→ **Passage du texte**
####

A l’occasion du 18e congrès de la SFIO (Section française de l’Internationale ouvrière), du 25 au 30 décembre 1920, à Tours, une majorité de congressistes votent pour sa transformation en Section française de l’Internationale communiste. La révolution russe s’est déroulée trois ans avant. Né le 29 décembre 1920, le Parti communiste français (PCF) célèbre son quatre-vingt-dixième anniversaire en 2010. Il n’est plus, aujourd’hui, que l’ombre du grand parti politique qu’il fut au lendemain de la Libération (28,6 % aux élections législatives d’octobre 1946) mais « une forme de culture communiste dégradée perdure », comme l’explique l’historien Marc Lazar, spécialiste des gauches européennes.
Il y a quatre-vingt-dix ans naissait le Parti communiste français à Tours. Qu’a apporté le PCF à la société française ?
Marc Lazar : Incontestablement, il est à l’origine ou l’inspirateur d’une série de conquêtes sociales. C’est l’apport essentiel du Parti communiste. Cette appréciation, toutefois, doit être nuancée par deux éléments.
Le premier est que cela n’était pas son but initial, ce n’était pas son objectif. Sa vocation, si l’on peut dire, était de faire la révolution. Mais à cause de son insertion dans la société politique, avec ses élus, il a, au fil du temps, changé son fusil d’épaule.
Le second élément de nuance est qu’il n’a pas été le seul à contribuer aux transformations sociales. En quelque sorte, pour reprendre une formule devenue célèbre, il n’a pas le monopole du cœur. D’autres forces politiques que le PCF s’y sont attelées avec succès.
La domination que le PCF a exercée sur la gauche française, des années 1930 à la fin des années 1970, a-t-elle été une chance ou un handicap ?
La première constatation est, d’abord, que cela a été une réalité. C’est vrai que le Parti communiste a exercé un magistère intellectuel et politique pendant plusieurs décennies.
Cette donnée a contribué à la radicalisation de la gauche française. Cette forme de domination a rendu la gauche, dans toutes ses composantes, totalement hostile à l’économie de marché et elle a délégitimé le réformisme.
Par voie de conséquence, la gauche française a du mal, maintenant, à analyser les mutations du capitalisme. La gauche non communiste a le réformisme honteux en raison de la détestation de celui-ci que le PCF a su faire naître et entretenir.

####

→ **Matériel recueilli**

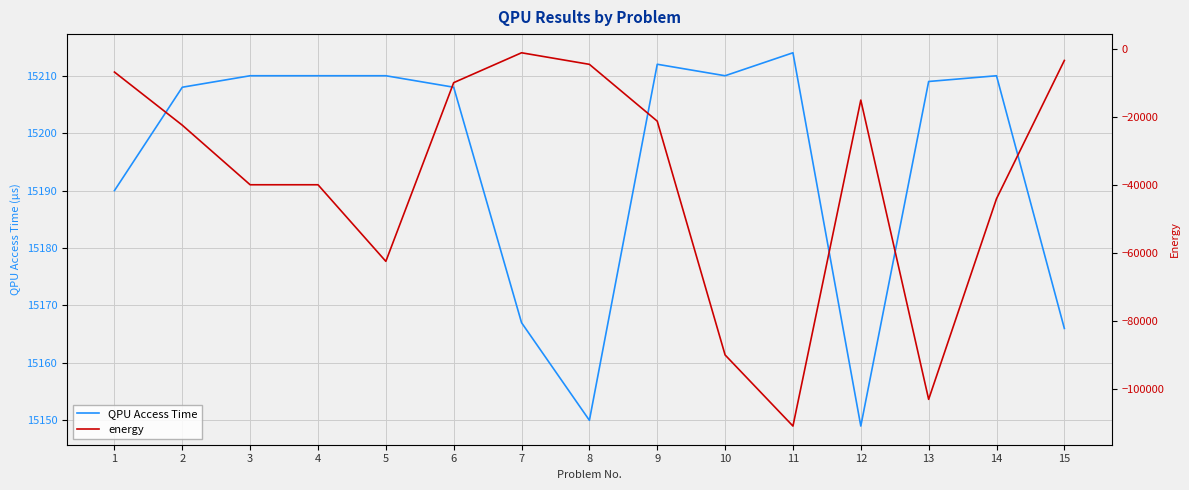

Which series has the largest total across all categories?

QPU Access Time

####

→ **Tâche à réaliser 1**
Quel score le PCF a-t-il obtenu aux élections législatives d'octobre 1946, d'après l'entretien sur le Parti communiste français ?
→ **Tâche à réaliser 2**
Résumez l'entretien sur le Parti communiste français en deux phrases.
→ **Tâche à réaliser 3**
Poursuivez, s'il vous plaît, l'entretien sur le Parti communiste français à la suite de sa dernière phrase.
Le matériel n'a aucun lien avec l'entretien sur le Parti communiste français.

→ **Résultat attendu 1**
28,6 %.

→ **Résultat attendu 2**
Né au congrès de Tours en décembre 1920, le PCF n'est plus que l'ombre du grand parti de la Libération, mais selon l'historien Marc Lazar, il est à l'origine ou l'inspirateur d'une série de conquêtes sociales, même si ce n'était pas son but initial et qu'il n'a pas été le seul à y contribuer. Sa domination sur la gauche, des années 1930 à la fin des années 1970, a radicalisé celle-ci, l'a rendue hostile à l'économie de marché et a délégitimé le réformisme, si bien qu'elle a aujourd'hui du mal à analyser les mutations du capitalisme.

→ **Résultat attendu 3**
Enfin, ce magistère a empêché la gauche de dresser un bilan politique et historique du communisme au pouvoir ou dans l’opposition. Ce magistère s’exerce encore aujourd’hui.
Comment expliquer son effondrement en moins de vingt ans ?
La première raison – qui a une part de vérité – est l’habileté politique de François Mitterrand. Dès 1971 [dix ans avant sa victoire à l’élection présidentielle], il a opéré un renversement tactique : il a placé l’alliance électorale des socialistes avec les communistes avant leur confrontation idéologique. Il était ainsi en mesure de répondre, électoralement parlant, aux aspirations de nouvelles catégories sociales.
La deuxième raison est l’écroulement de ce monde industriel et ouvrier sur lequel s’appuyait et s’incarnait le Parti communiste. En un rien de temps, une partie de l’industrie lourde – les mines, la sidérurgie entre autres – a été rayée de la carte.
La troisième raison, ce sont les erreurs de la direction à partir des années 1970. Celle-ci s’est obstinément refusée à écouter les voix de l’intérieur qui appelaient au changement. Cela s’est traduit par l’enterrement de l’eurocommunisme, l’alignement sur l’Union soviétique avec un seul objectif : sauver, avant tout, l’appareil.
Par ses choix délibérés, le groupe Marchais, au-delà même de la seule personne du secrétaire général de l’époque, a une responsabilité considérable dans cet effacement. Cela trouve une traduction lors de l’élection présidentielle de 1981 avec l’échec de Georges Marchais, qui obtient moins de 15,5 % des suffrages exprimés. Le reste va suivre.
Il s’agit d’un véritable « divorce avec la société française ». Le PCF est un colosse aux pieds d’argile et la rapidité de son déclin va être spectaculaire. Aujourd’hui, le Parti communiste est marginalisé mais une forme de culture communiste dégradée perdure.
Son salut est-il du côté du Parti socialiste ou dans une alliance avec la gauche de la gauche ?
On est là au cœur du dilemme qui le terrasse littéralement. Soit il se range du côté du PS et il risque d’en mourir, soit il s’allie avec la gauche de la gauche et il perd ce qui lui reste d’identité. Ajoutons que dans ce second cas il mécontente tous ses élus.
De ce point de vue, le PCF est dans une impasse totale. Pour dire le vrai, ce quatre-vingt-dixième anniversaire est d’une tristesse absolue.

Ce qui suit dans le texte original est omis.